Published
December 5, 2024
It’s hard to find another New York designer who is such a cheerleader for the city than Michael Kors. While his namesake label (and personal lifestyle) appeals to the jetset, Kors and that clan always touch back down in New York. His latest love letter to Manhattan comes in the form of a new store. The Madison Avenue flagship will house the Micheal Kors Collection handbags, accessories, and ready-to-wear as the brand celebrates 25 years on the tony shopping corridor in 2025. Kors joins others in the recent trend of moving closer to 57th Street.
The move also signaled a less-is-more approach from the designer as it has pared back the size, reducing the footprint of the former store further north on 67th Street and Madison Avenue. That store replaced the original Madison Avenue flagship located even higher up at 76th Street near the Carlyle and was 5,500 sq ft spread across two levels. The new space at 667 Madison Avenue at 61st Street is a cool 2,800 ss ft one-level space.
The move South puts Kors closer to the 57th Street action and other luxury labels such as Valentino, Tod’s, Roger Vivier, IWC Schaffhausen, Moncler, and the designer’s former side gig, Céline. Post-pandemic, the avenue, a luxury ghost town, initially showed spaces being rented further uptown. Still, in the last year or so, it’s trended downward as brands hope to catch the customer foot traffic from 57th Street that still anchors top designer brands such as Chanel, Dior, Fendi, Miu Miu, and Louis Vuitton. The latter just opened a temporary shop while renovating its Fifth Avenue flagship in a grandiose fashion similar to the Tiffany store just across the street.
According to a company spokesperson, the new store has “substantial” changing rooms at the back of the space, making dressing rooms larger so every client has a VIP experience. Housing the collection on one floor is also said to simplify the shopping experience.
It also adds to the intimacy of the store, aiming to deliver a chic, sparse-but-luxurious residential home feeling. “New York City is my home, and I’m very excited to bring our new vision to a new location on Madison Avenue,” said Michael Kors himself. “The store’s interior has a welcoming feel, a sense of luxury and refinement that offers you a chance to step away from the speed of city life and take some time to discover something new.”

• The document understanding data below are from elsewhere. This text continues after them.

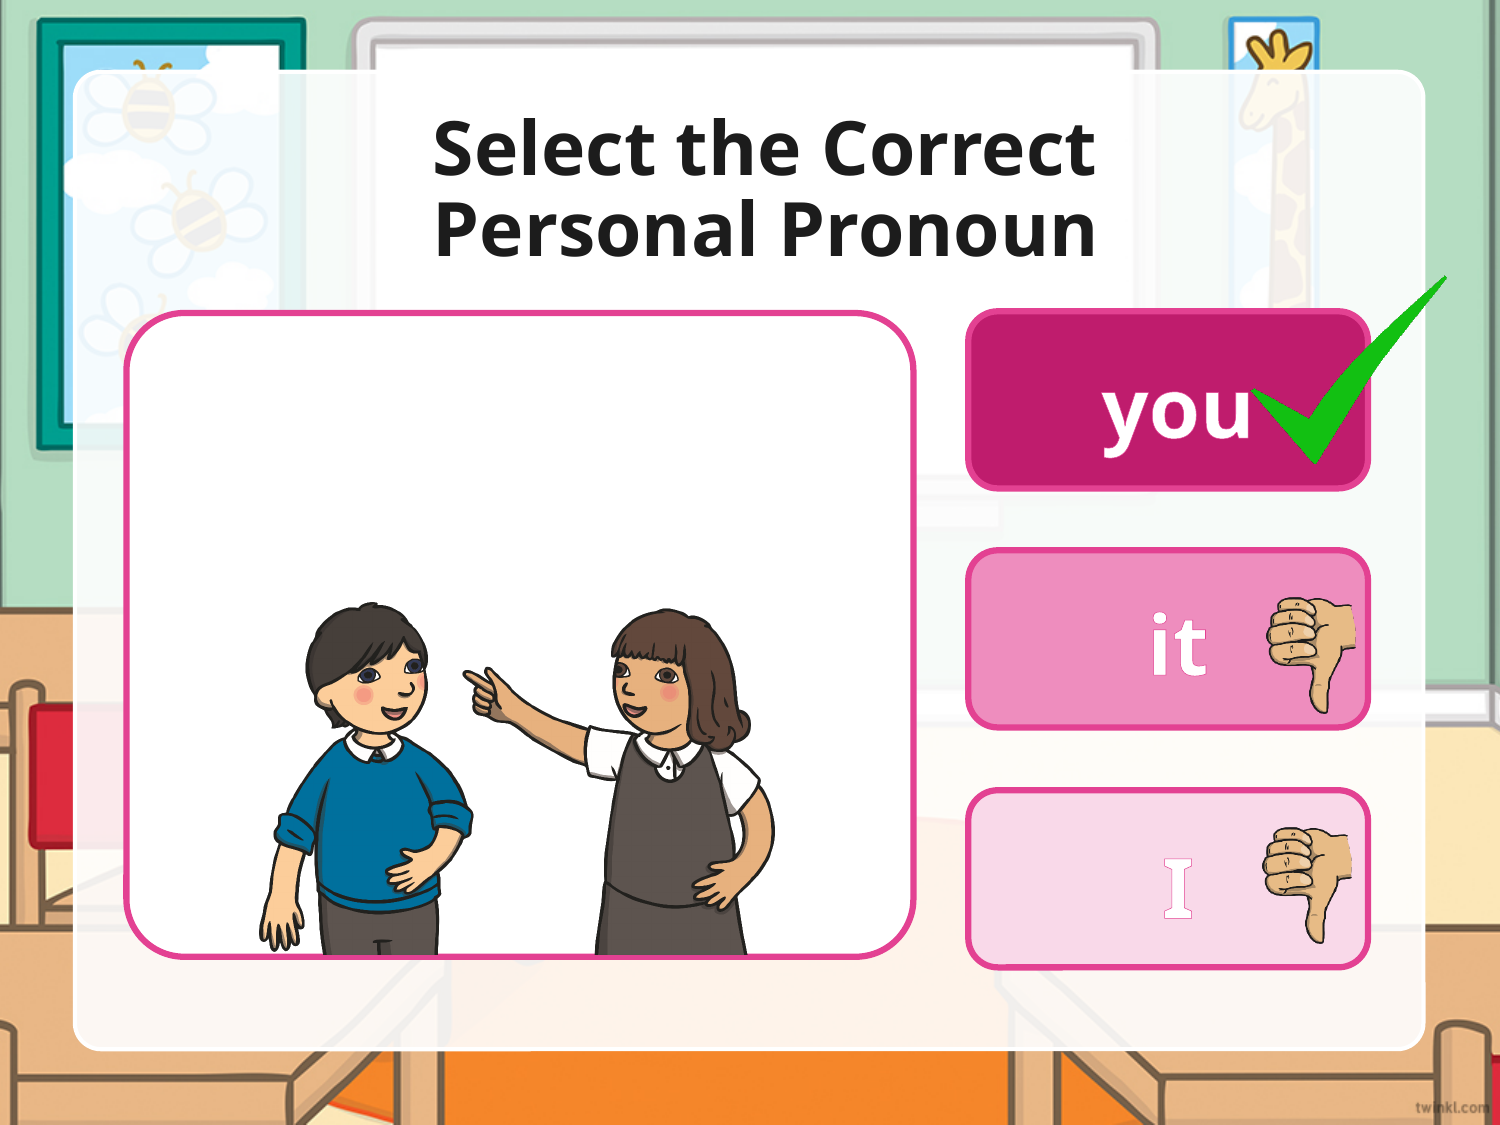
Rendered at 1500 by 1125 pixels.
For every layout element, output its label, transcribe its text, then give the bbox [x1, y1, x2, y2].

picture [0, 0, 1500, 1125]
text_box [968, 550, 1368, 728]
text_box [125, 311, 915, 947]
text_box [968, 790, 1368, 968]
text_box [968, 311, 1368, 489]
text_box Select the Correct Personal Pronoun [119, 118, 1413, 265]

In another nod to his beloved New York, he tapped Brooklyn artist Max Simon to custom design a sizeable Modernist mobile measuring almost 10 ft in length to greet guests entering the store, which boasts sculptural 14-ft-high ceilings. In the show salon, an oversized Noguchi lamp, the Akari Lamp 125F, pays homage to another New York-based artist, the sculptor Isamu Noguchi, who built and worked in his museum. It’s still open to the public today in Long Island City, and its gift shop sells the lamp based on traditional Japanese lanterns.

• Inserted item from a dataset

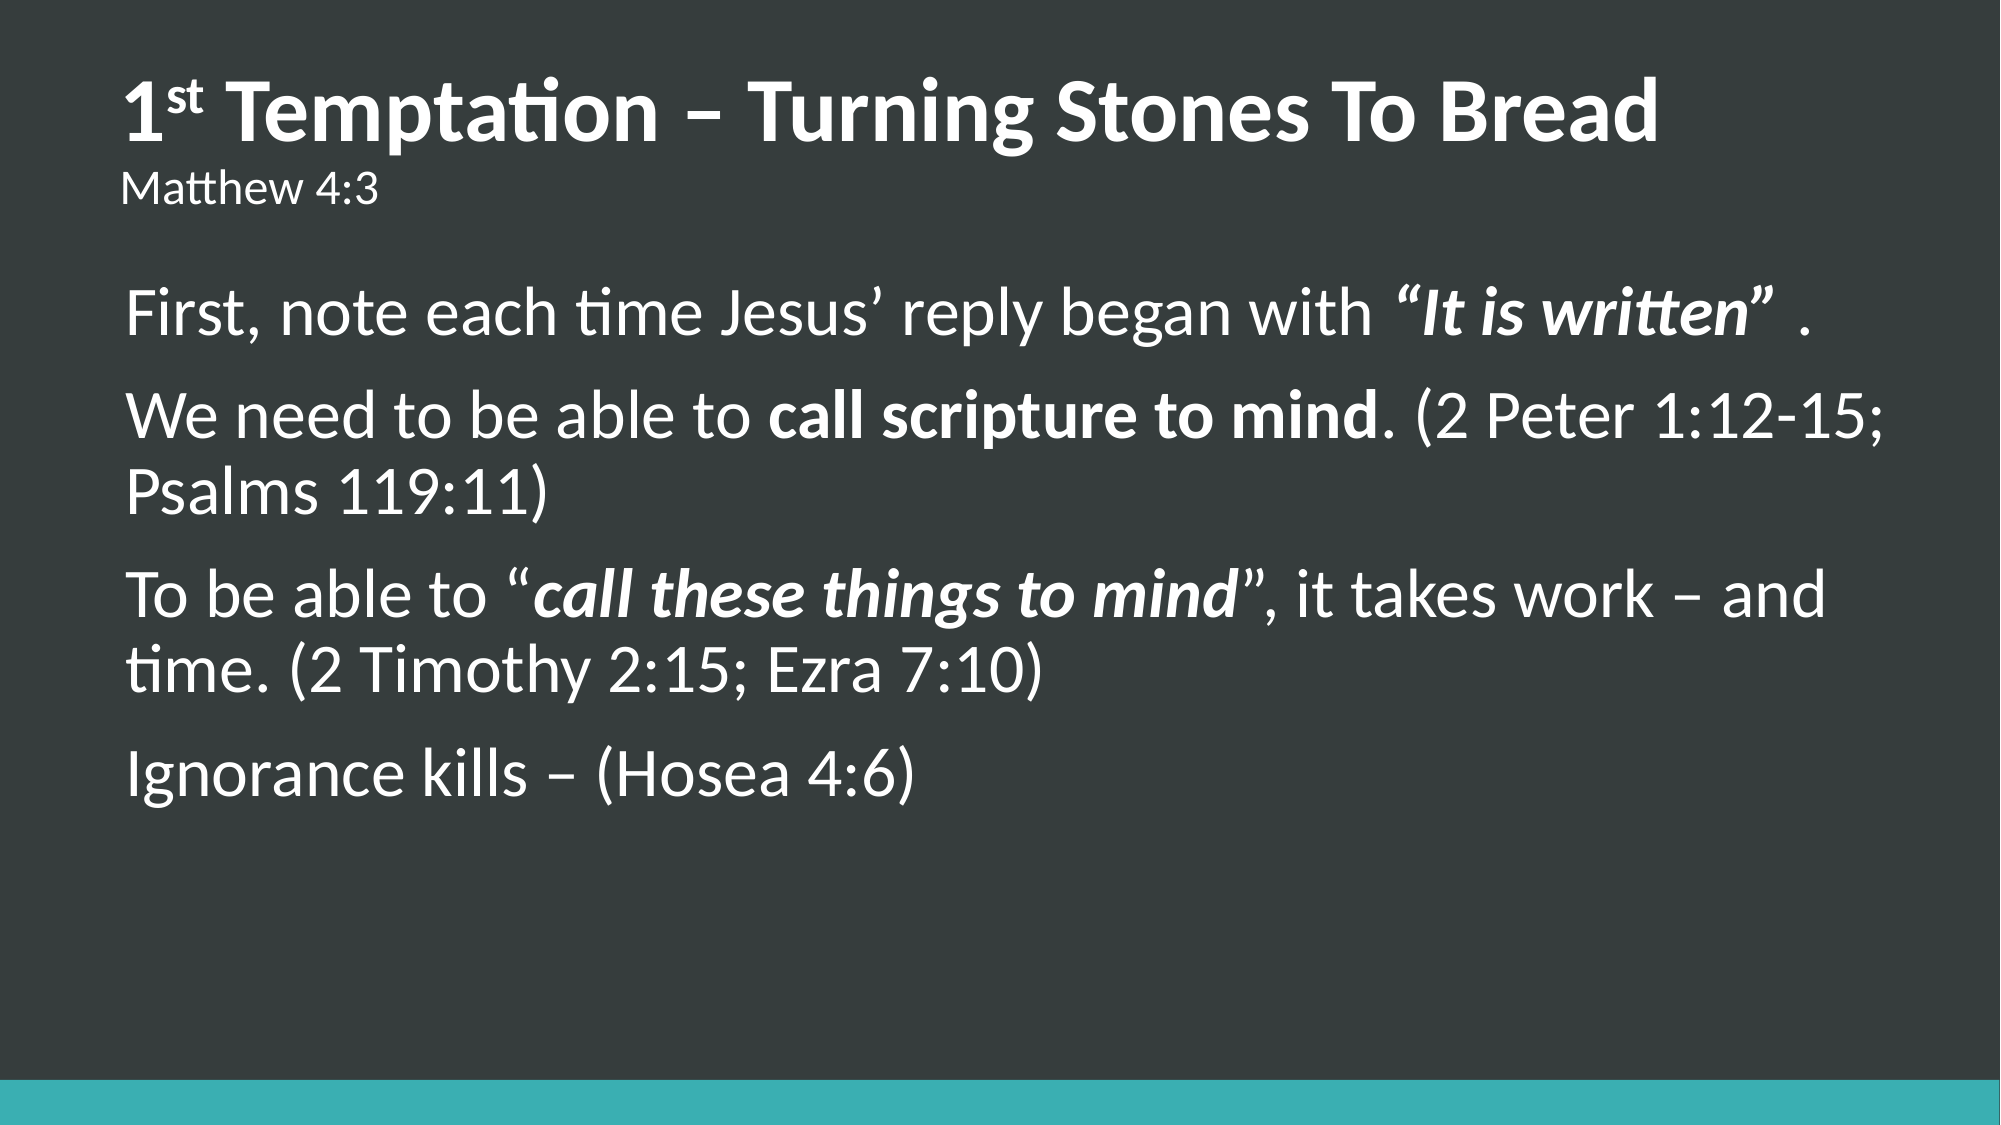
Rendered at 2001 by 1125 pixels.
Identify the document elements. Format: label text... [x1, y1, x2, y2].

title 1st Temptation – Turning Stones To Bread Matthew 4:3 [104, 20, 1902, 223]
list First, note each time Jesus’ reply began with “It is written” . We need to be able to call scripture to mind. (2 Peter 1:12-15; Psalms 119:11) To be able to “call these things to mind”, it takes work – and time. (2 Timothy 2:15; Ezra 7:10) Ignorance kills – (Hosea 4:6) [104, 267, 2000, 1125]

Combining various wood, raw concrete elements, and curvilinear blackened steel display cases with antique brass and oxidized maple touches offers a minimalist feel to fixtures. Marble walls add drama to the natural light glass-front store. The store will also feature a curated selection of organic sculptures interspersed throughout the space, designed by the brand’s in-house store design team.
While the design is unique to this location, it serves as a blueprint for future boutiques and current ones with a renovation on the horizon. However, a spokesperson for the brand noted that no additional stores are planned to be added to the current line-up of 14 stores, which include six in North America, five in Europe, one in the Middle East, and two in Asia. Seven of these locations are Michael Kors Collection boutiques, and seven are hybrid stores that carry both Michael Kors Collection and MICHAEL Michael Kors.

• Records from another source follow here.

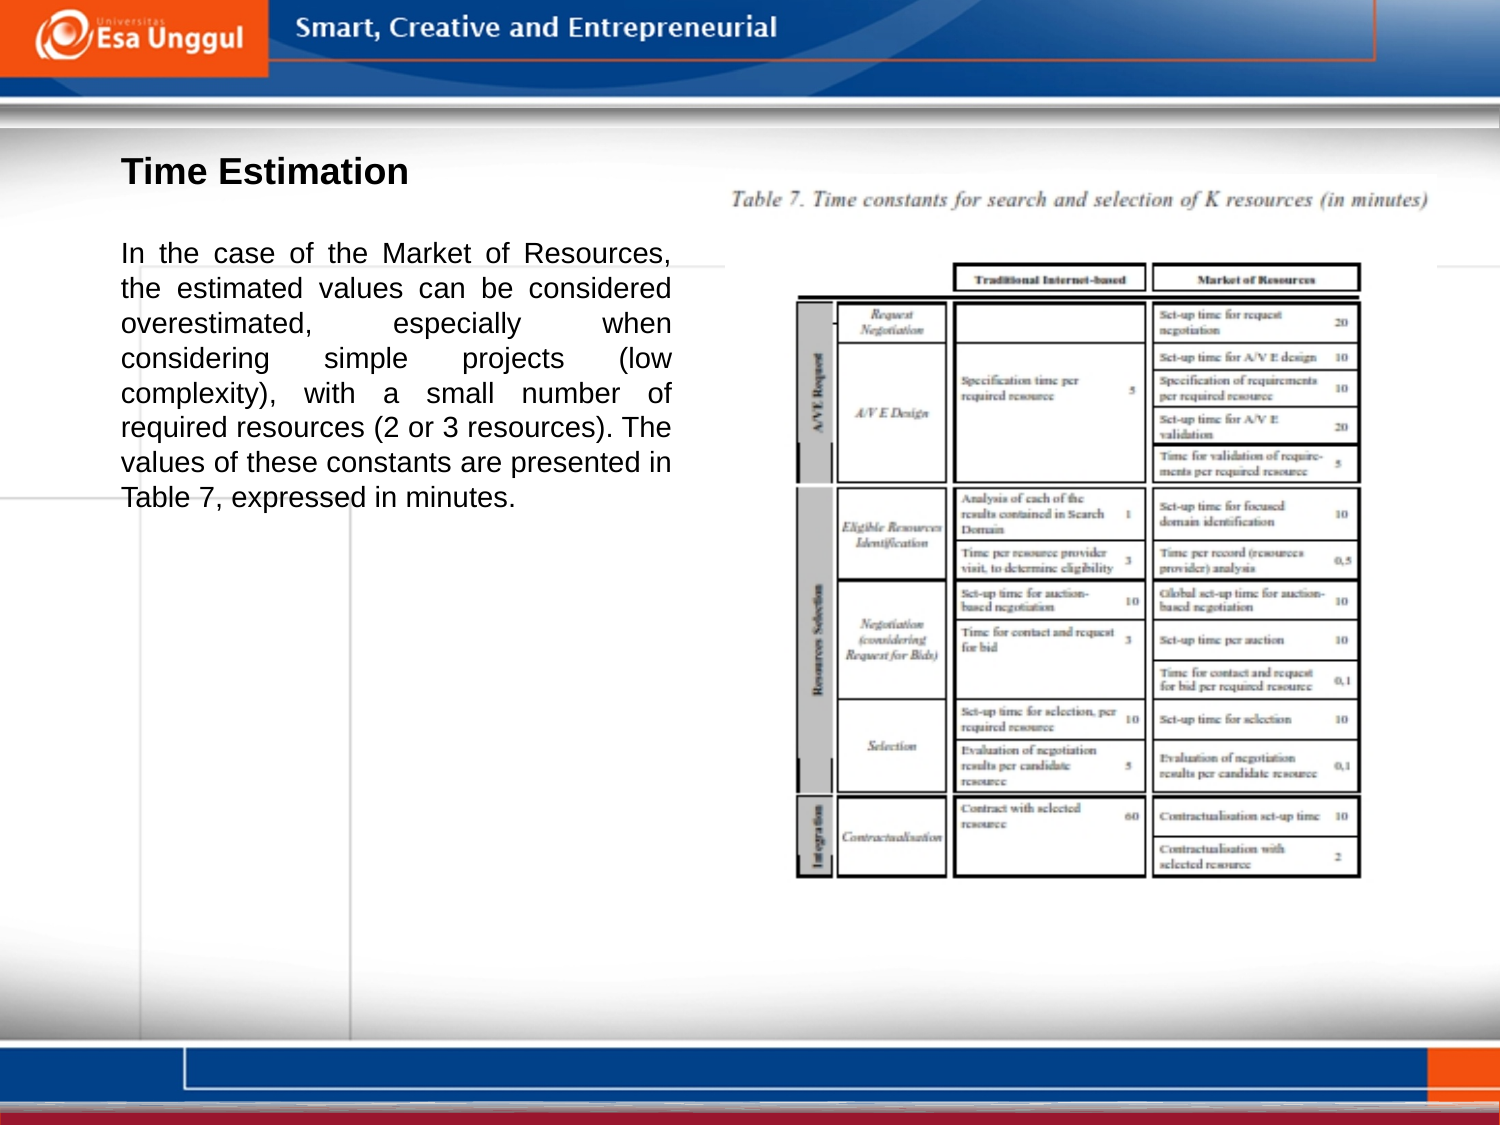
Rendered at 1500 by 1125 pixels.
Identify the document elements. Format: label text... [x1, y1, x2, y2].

picture [0, 0, 1500, 109]
text_box Time Estimation [106, 139, 794, 199]
picture [0, 128, 1500, 1101]
text_box [0, 1113, 1500, 1125]
text_box In the case of the Market of Resources, the estimated values can be considered overestimated, especially when considering simple projects (low complexity), with a small number of required resources (2 or 3 resources). The values of these constants are presented in Table 7, expressed in minutes. [106, 226, 688, 522]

Things may seem like business as usual with the new store opening, but presumably, the year is ending differently for Kors and his team at Capri. Both Tapestry and Capri decided it was best to part ways for their merger deal in mid-November following the FTC’s lawsuit filed in April aiming to block the deal. The suit alleged Tapestry was guilty of anticompetitive behavior that would give it a dominant share of the ‘accessible luxury’ handbag market. As the court ruled in the FTC’s favor in October, despite saying it would appeal, the deal was already sunk.
Founder and Chief International Store Hunter of SW Retail Advisors, a data-driven independent research firm covering North America and Europe, Stacey Widlitz suggested on Bloomberg News when the ruling came down that Tapestry essentially dodged a bullet as Capri was resorting to promotional pricing while Tapestry’s Coach especially remained able to sell at full price. Widlitz added that luxury operator Capri failed to revive Versace despite the post-pandemic luxury tidal wave.
While fashion insiders may see the nuance in the difference between these brands better than FTC watchdogs, it’s interesting to observe that in each three-brand group, there’s the star, Coach, and Michael Kors, respectively, for Tapestry and Capri, with additional brands in supporting roles. With a new administration loose on regulation heading into the White House, watching what may come next will be interesting. At least for now, Kors can show off its shiny new store.